IY: Yeah or if you ever join one of those chat rooms pretending to be someone you’re not.
GB: Well right, absolutely. Well that falls into a different commercial category which we haven’t touched on.
IY: Well that’s interesting isn’t it, to suggest that’s being carried over, the behaviour from the physical world? I wonder what happens if we do this for too much time and we only have ever an experience of the online world if we still would carry these traits across. It’s interesting isn’t it?
GB: It is although I don’t think personally that would ever happen. I mean you could say that – the same could be said of the telephone.
IY: Yes, that’s true.
GB: Once the telephone was in place you could say that we’d stop talking to each other but obviously that hasn’t taken place.
GB: I think the same is very much true with virtual worlds. I mean what I think is very interesting is how they’re beginning to integrate much more freely with each other and with the web.
Previously virtual worlds have been very much their own environment. They’ve been small closed off islands as Second Life is. Although there are a lot of people inside Second Life it is still its own environment and nobody else can really integrate fully with it.
What I’m starting to see now is that virtual worlds such as Multiverse are opening up the possibility for multiple worlds to create an effective platform. So very much as the internet is now with multiple websites the same could exist with virtual worlds so that you could enter the internet or use a browser to start looking at the worlds.

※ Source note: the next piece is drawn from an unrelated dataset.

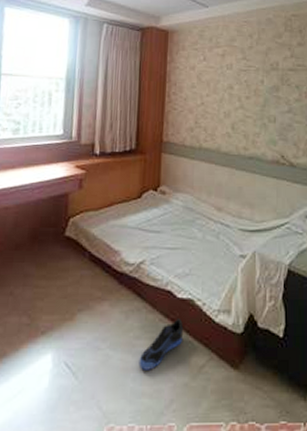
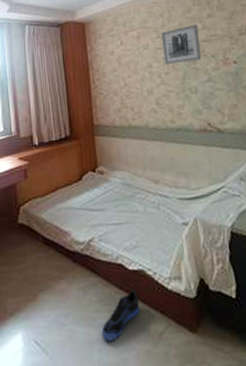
wall art: none [246,51,286,89] -> present [161,24,202,65]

They could step freely from one to the next to the next which really starts to open up the ability for people, for users and consumers and for business to use it as a more stable platform much more freely in more ways.
I think just as the internet has opened up the ability for us as businesses to communicate via websites, I think virtual worlds will open up our ability to communicate much further and interact on a much richer level.

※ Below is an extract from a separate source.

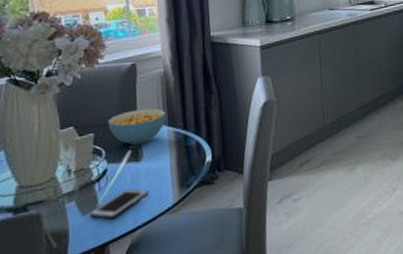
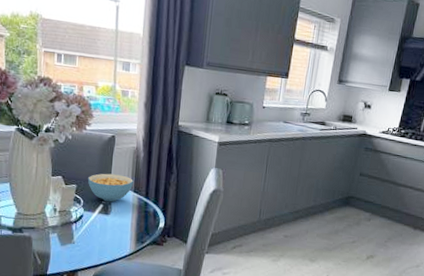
cell phone: present [90,188,148,220] -> none [67,234,112,254]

IY: Well certainly food for thought and the fact that your research in the physical world is so closely matching your experience with the research in Second Life and similar virtual worlds it’s food for thought anyway. And any enterprise not into Web 2.0 is probably going to need to get a handle on it because it’s coming whether you like it or not by the sound of it.
GB: I think it is. I think it’s a field that everybody will need to engage with to some degree or other over the next few years.